À raison d’un film par an, vous êtes un réalisateur prolifique qui ne cesse de surprendre puisque vous vous essayez tout autant au drame qu’à la comédie, au thriller qu’au teen-movie ou au film chorale. D’où vient cette volonté d’explorer ces différents genres cinématographiques ?
François Ozon : Je n’ai pas vraiment de stratégie ou de plan de carrière, j’essaye juste de suivre mon désir. Je suis un cinéaste qui aime toutes sortes de cinémas et d’acteurs et je pense que le genre du film vient d’abord du sujet qu’il traite. Je trouvais intéressant d’aborder cette histoire sous forme de comédie, car elle se passe dans les années 30 donc il y avait une distance par rapport à aujourd’hui. Peut-être que si je l’avais traité à notre époque, ça n’aurait pas été une comédie mais un drame dans l’esprit de Grâce à Dieu, un film sur la libération de la parole des femmes. J’avais quand même envie de revenir à la légèreté et à un esprit de comédie que j’avais déjà pu côtoyer avec 8 femmes et Potiche. C’est un matériau qui date du siècle dernier, il y avait une volonté de stylisation, de recréer le Paris des années 30 et de travailler avec des grands acteurs et des acteurs moins connus, ça participait à quelque chose que j’avais déjà fait auparavant.
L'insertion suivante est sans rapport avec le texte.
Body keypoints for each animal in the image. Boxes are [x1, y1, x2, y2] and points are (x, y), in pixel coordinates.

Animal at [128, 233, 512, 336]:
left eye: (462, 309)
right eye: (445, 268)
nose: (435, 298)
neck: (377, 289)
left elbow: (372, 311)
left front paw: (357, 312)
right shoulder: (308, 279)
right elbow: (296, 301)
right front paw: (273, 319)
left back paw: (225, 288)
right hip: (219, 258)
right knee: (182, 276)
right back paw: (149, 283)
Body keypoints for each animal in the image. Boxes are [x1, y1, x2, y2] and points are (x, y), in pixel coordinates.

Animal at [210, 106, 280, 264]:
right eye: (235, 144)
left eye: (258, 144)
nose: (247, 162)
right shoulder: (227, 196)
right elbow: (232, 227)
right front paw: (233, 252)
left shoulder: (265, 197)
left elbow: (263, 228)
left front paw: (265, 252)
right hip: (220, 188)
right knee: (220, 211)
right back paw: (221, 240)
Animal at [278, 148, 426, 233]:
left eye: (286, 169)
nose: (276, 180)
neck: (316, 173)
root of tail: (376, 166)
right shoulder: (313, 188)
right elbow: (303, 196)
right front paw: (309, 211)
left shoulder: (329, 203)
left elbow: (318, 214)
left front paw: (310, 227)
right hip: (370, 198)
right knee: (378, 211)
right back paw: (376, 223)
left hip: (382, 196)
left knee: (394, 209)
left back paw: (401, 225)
Comment avez-vous découvert la pièce de théâtre de Georges Berr et Louis Verneuil, créée en 1934, et qu’est-ce qui vous a donné envie d’adapter ?
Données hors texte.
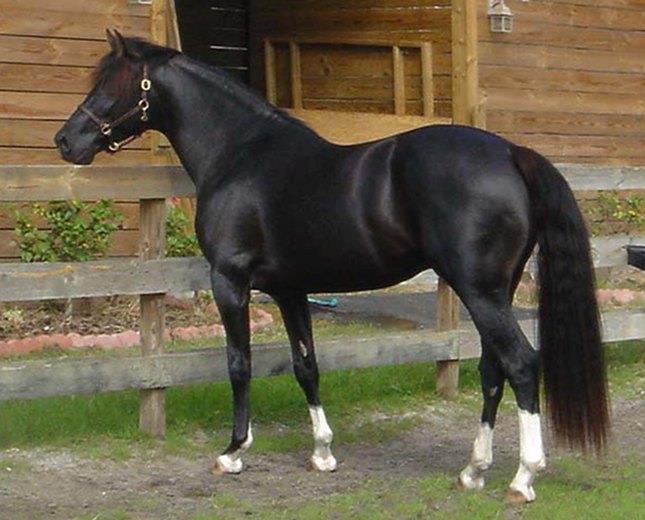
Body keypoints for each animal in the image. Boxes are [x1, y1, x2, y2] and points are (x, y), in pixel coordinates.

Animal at [55, 30, 608, 503]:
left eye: (111, 84)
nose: (66, 140)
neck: (240, 154)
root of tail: (512, 153)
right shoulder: (290, 290)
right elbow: (307, 365)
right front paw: (322, 452)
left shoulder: (230, 281)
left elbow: (239, 363)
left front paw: (233, 452)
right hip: (495, 290)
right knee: (493, 369)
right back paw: (473, 471)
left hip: (479, 292)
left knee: (521, 364)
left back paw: (522, 479)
François Ozon : Pendant le confinement, je regardais les films d’une actrice un peu oubliée qui s’appelle Carole Lombard et un ami m’a conseillé La folle confession adapté de la pièce de Georges Berr et Louis Verneuil. J’ai trouvé le film moyen mais j’ai eu envie de relire la pièce et j’y ai trouvé matière à faire un film autour d’une fausse coupable qui s’accuse d’un crime. À partir de là, j’ai beaucoup transformé la pièce. Je l’ai ramené dans le milieu du cinéma, j’ai changé le sexe de certains personnages et j’ai fait en sorte qu’elle résonne avec les thèmes d’aujourd’hui. Initialement, la pièce était très axée sur la justice. J’ai voulu que le centre du film soit la complicité de deux jeunes filles qui tentent de s’en sortir dans ce monde hostile et patriarcal des années 30.
Comment prépare-t-on un rôle dans une époque qu’on a pas connu ?
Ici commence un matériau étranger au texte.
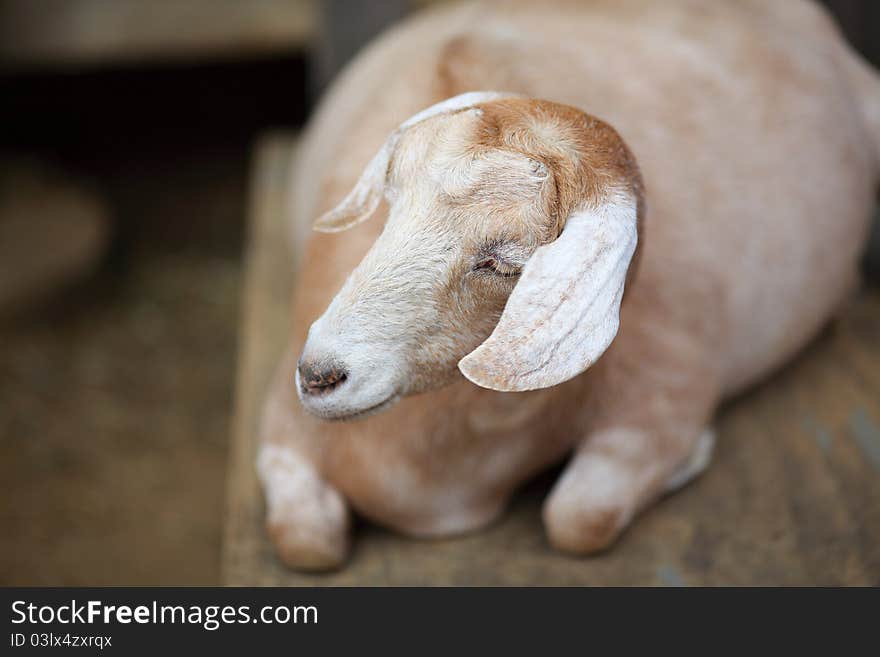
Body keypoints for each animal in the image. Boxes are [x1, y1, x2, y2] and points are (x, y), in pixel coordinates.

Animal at [256, 0, 880, 568]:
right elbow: (305, 542)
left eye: (506, 261)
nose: (318, 376)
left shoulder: (669, 388)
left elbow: (579, 519)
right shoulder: (279, 429)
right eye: (390, 208)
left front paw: (692, 457)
Nadia Tereszkiewicz : François m’a montré beaucoup de vieux films dont je me suis inspirée. J’ai découvert et pris un plaisir fou devant les comédies de Lou Beach, Sacha Guitry et Billy Wilder. C’était intéressant de reconstituer cette époque, tout en restant nous-mêmes et en apportant notre jeunesse avec Rebecca Marder notamment. Les années 30, c’est l’âge d’or du cinéma, les costumes font rêver. Pascaline Chavanne, la cheffe costumière, s’inspirait de Barbara Stanwyck et de plein d’autres actrices.
Qu’en fut-il des décors ?
François Ozon : C’était compliqué de retrouver les années 30, parce qu’elles n’existent plus vraiment dans les rues de Paris. Avec Jean Rabasse, le chef décorateur, on voulait se concentrer sur l’art déco. On a tourné à Bruxelles les scènes de la Villa de Montferrand et à Bordeaux pour les scènes de rue. Beaucoup de choses ont également été faites en studio. J’ai eu la chance d’avoir le budget dont j’avais besoin, afin que la reconstitution soit très précise. Dans une comédie, il y a aussi le plaisir des yeux, des décors, des costumes. On a travaillé le look de Pauline et Madeleine, elles sont à la pointe de la mode des années 30 notamment par rapport à Odette Chaumette, qui est une actrice du début du siècle restée bloquée aux années 10 et qui paraît complètement ringarde. Il était intéressant de raconter les personnages à travers leurs costumes.
Nadia Tereszkiewicz : Mon personnage est une actrice qui possède des costumes. Il y a une mise en abîme, du jeu dans le jeu. Le costume change une posture, une gestuelle, demande une démarche particulière et apporte avec les coiffures et le maquillage, un plaisir fou visuellement.